Roro Fitria mendekam di penjara sejak ditangkap di rumahnya di bilangan Ragunan, Jakarta Selatan, 14 februari 2018 lalu, akibat terjerat kasus narkoba. Sekitar 9 bulan mendekam di dalam tahanan, Roro Fitria mengungkan curahan hatinya dalam sidang pledoi atau nota pembelaan di sidang lanjutan, Rabu (10/10) kemarin.

“Saya mohon dengan sangat, saya tidak mau dipenjara yang mulia. Sembilan bulan ini saya sangat enggak kuat yang mulia,” kata Roro Fitria penuh harap, di Pengadilan Negeri Jakarta Selatan.

Roro Fitria mengaku psikisnya terganggu lantaran berada di dalam tahanan. Dia ingin kasus narkoba yang membelitnya itu dijatuhi hukuman rehabilitasi, bukan dipenjara sebagaimana tuntutan Jaksa Penuntut Umum (JPU).
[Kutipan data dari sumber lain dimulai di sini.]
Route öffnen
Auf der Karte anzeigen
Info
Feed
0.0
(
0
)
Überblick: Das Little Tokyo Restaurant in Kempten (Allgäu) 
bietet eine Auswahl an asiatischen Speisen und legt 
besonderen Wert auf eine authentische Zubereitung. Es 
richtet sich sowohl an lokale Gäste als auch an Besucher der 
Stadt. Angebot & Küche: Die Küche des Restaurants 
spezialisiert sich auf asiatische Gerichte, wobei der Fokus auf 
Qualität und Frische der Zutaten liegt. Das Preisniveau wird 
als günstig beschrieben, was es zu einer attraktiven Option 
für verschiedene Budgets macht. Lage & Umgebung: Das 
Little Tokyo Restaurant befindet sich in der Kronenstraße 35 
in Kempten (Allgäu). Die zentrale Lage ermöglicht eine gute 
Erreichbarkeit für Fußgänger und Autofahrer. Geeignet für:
Roro Fitria (Seno/tabloidbintang.com)

Tolongin saya, psikologis saya terganggu, saya sakit yang mulia. Saya mohon agar bisa direhabilitasi dan disembuhkan. Vitalitas saya, pertama saya coba-coba, saya pengin lagi, pengin lagi, saya punya fantasi tersendiri, saya pernah sakit dan akhirnya saya lebih kuat, dan saya pengin lagi, pengin lagi,”tutur Roro Fitria

Di hadapan Majelis Hakim, Roro Fitria sempat menangis menyesali perbuatannya melakukan tindakan melanggar hukum dengan mengonsumsi narkoba. Roro Fitria berjanji tidak akan mengulangi kesalahan yang sama di masa mendatang.

Pledoi yang dibacakan Roro Fitria sebagai respons atas tuntutan Jaksa Penuntut Umum yang menuntutnya 5 tahun penjara dan denda Rp1 miliar subsider 6 bulan kurungan.